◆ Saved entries
[Start of Attachment]

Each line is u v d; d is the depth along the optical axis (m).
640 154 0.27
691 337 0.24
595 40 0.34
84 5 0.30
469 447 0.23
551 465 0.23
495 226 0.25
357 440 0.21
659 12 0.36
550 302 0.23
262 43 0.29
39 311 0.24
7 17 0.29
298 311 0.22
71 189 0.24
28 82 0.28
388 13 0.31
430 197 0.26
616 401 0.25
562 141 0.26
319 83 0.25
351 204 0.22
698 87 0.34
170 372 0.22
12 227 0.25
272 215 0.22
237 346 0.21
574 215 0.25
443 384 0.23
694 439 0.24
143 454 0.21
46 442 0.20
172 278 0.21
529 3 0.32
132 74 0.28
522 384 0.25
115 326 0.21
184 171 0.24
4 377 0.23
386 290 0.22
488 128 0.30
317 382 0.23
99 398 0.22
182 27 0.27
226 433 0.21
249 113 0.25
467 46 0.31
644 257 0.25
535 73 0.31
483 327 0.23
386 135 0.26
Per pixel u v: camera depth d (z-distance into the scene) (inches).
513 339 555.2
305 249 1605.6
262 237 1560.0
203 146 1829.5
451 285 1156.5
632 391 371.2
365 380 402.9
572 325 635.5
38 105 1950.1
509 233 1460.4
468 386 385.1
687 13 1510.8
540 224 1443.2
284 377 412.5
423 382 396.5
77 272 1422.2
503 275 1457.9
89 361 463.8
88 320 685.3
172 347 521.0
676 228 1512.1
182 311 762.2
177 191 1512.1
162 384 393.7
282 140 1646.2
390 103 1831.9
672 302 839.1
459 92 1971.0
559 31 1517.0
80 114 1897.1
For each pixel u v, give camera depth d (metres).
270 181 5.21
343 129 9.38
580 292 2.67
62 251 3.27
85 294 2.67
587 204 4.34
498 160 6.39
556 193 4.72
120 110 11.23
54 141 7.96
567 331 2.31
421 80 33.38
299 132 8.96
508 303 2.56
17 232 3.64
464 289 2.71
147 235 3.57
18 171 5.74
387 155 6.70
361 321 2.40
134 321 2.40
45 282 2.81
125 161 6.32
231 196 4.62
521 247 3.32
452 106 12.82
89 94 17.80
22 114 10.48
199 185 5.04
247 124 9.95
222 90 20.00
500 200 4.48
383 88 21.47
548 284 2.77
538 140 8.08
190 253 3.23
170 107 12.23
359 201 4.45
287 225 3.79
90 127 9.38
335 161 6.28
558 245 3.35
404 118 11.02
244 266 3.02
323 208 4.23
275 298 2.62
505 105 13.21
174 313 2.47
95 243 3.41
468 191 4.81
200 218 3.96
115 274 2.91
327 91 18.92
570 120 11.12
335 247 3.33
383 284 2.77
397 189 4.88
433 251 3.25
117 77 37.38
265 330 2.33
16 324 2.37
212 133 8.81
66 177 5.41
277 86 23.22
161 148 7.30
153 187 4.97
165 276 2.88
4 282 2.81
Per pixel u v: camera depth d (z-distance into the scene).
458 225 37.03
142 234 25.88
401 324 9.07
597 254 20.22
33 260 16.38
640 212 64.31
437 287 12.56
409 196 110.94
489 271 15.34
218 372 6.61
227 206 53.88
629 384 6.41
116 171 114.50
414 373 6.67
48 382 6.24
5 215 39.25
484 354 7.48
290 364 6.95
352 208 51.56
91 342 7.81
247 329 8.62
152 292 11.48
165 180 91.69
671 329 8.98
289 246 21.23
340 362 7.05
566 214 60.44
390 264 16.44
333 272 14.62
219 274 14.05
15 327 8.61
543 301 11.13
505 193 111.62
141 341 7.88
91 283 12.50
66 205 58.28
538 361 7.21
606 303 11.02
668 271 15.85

[End of Attachment]

◆ Work required
Copy out, from the records above, every line that holds the string "scene".

◆ Response below
Per pixel u v: camera depth d (z-distance into the scene) (inches).
Per pixel u v: camera depth d (z-distance into the scene).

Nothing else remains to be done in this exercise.